The pipe eventually disappears under the not very clear water so people can walk around the end. In my best imitation of a Mel Brooks movie, I spotted where the railing went under water and started across.
I stubbed my toes on the rocks and fell across the barrier, knocking all the wind out of my lungs.
I cried out and mothers covered their young ones’ ears. (Actually, I’m taking literary license here because they don’t allow little kids in the pool.) I mumbled a few more bad words and worked my way down the submerged railing which disappeared into the murky water.
When I thought I had gone far enough I turned toward the ramp and tried again. You guessed it. I stubbed my toes and fell on the pipe.
Grumble, grumble, grumble. &*((^%$#!!.
OK, I had to go down further. So I did. When I felt I had gone far enough I turned in again and immediately was attacked by a big orange ball. I fought my way loose and headed up the ramp, thinking, “they should put some sort of buoy at the end of the ramp, so people know where to turn.”
What did I say about hapless fools?
As far as I can tell, no one saw me and there was no laughing and snickering.
After the pool we returned to our rooms for a much-deserved nap. Eventually Buddy wanted to go for a walk. I wanted to get started on my travelogue. While we were talking, we spotted Steve and Darla taking Cody out for a walk. Buddy ran to join them, and I got to work.
After I finished the first two days of our trip, I was getting hungry. I decided to go ahead and make dinner. I had no idea when Buddy would get back and I wasn’t about to wait. If she couldn’t be here on time, she could just eat cold food.
As I put the finishing touches on beef teriyaki with broccoli, Buddy walked in the door. Now I have to tell you, we thought we made a perfect couple, until I discovered her fatal flaw. She hates cauliflower and broccoli, my favorite two veggies.
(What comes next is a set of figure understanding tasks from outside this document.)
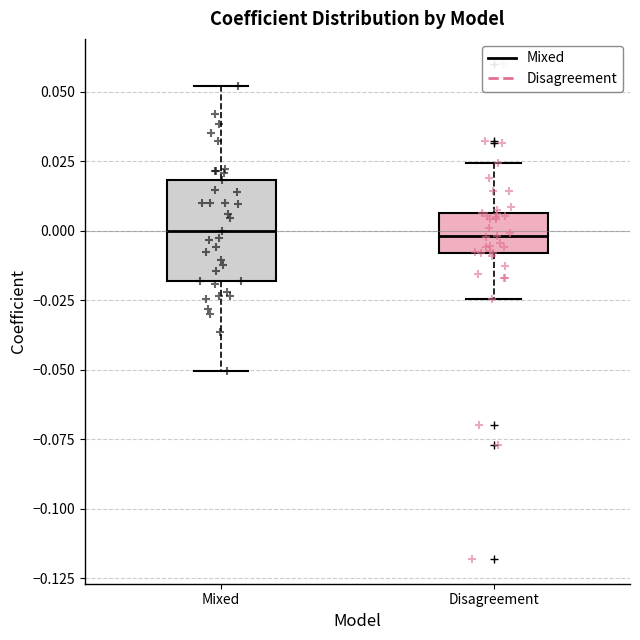

Reading left to right, read every box against the y-axis: the position of its median line, the range the box covers, and the ends of its whiskers. The values are not printed on the chart, so give them approximately, as read against the axis.

Mixed: median 0.000, box -0.020 to 0.020, whiskers -0.050 to 0.050
Disagreement: median 0.000, box -0.010 to 0.005, whiskers -0.025 to 0.025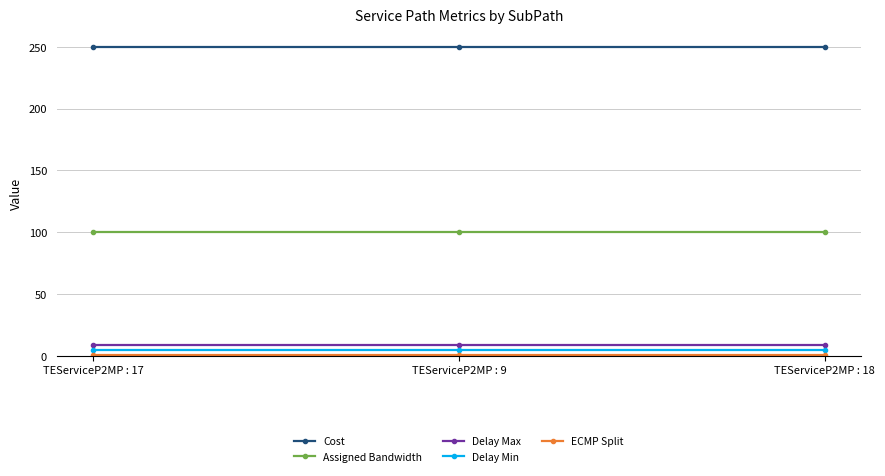

Does the chart display data point markers on the line(s)?

Yes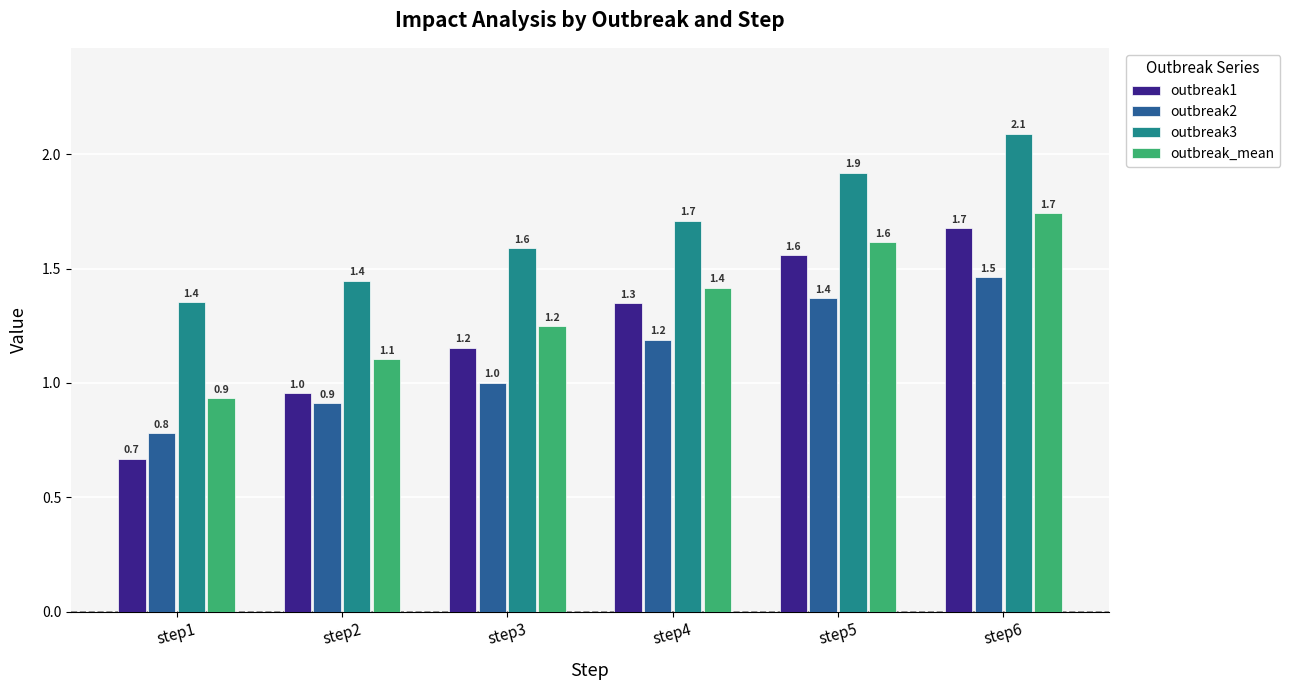

Reading left to right, extract all data points from this chart.

outbreak1: 0.7	1.0	1.2	1.3	1.6	1.7
outbreak2: 0.8	0.9	1.0	1.2	1.4	1.5
outbreak3: 1.4	1.4	1.6	1.7	1.9	2.1
outbreak_mean: 0.9	1.1	1.2	1.4	1.6	1.7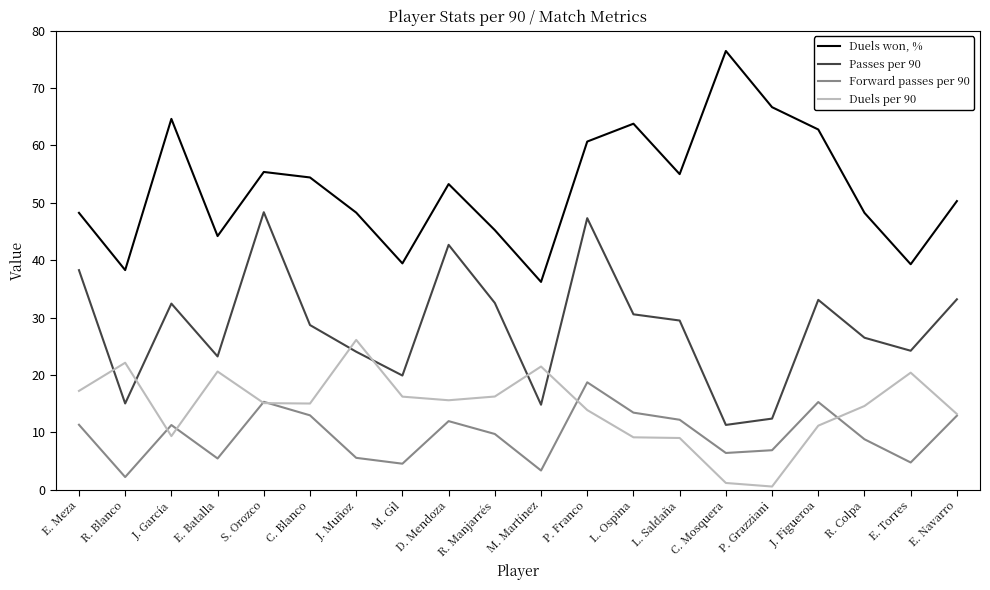

The Duels won, % series shows 56.0 at M. Gil. True or false?

False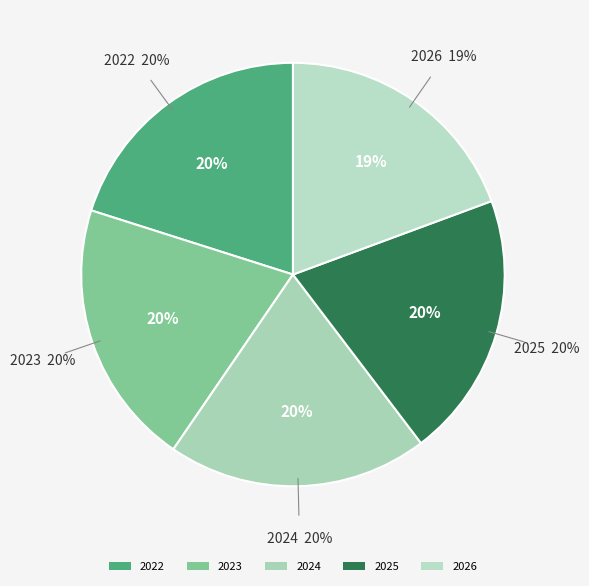

To the nearest percent, what is the difference between the largest and smallest slice percentages?

1%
We ARE NOT compatible.
You need to know that weird stuff happens to Buddy. Through no fault of her own, stuff just falls from the sky on her head. OK, got the picture?
There was a ranch triangle with a bar to ring it hanging above the bar. With it was a sign saying, “Ring the triangle you will be required to buy a round of drinks for everybody sitting or standing le at the bar.”
That was like waving a red flag at a bull. Buddy grabbed the bar and rang the triangle to wake the dead. Everyone laughed. When the bartender returned Buddy asked him if he head the ring.
“Are you kidding,” he responded. “They heard it in Anchorage.”
She got off lucky. The other couple at the bar were getting ready to leave. They just had a cup of coffee. Cheap dates.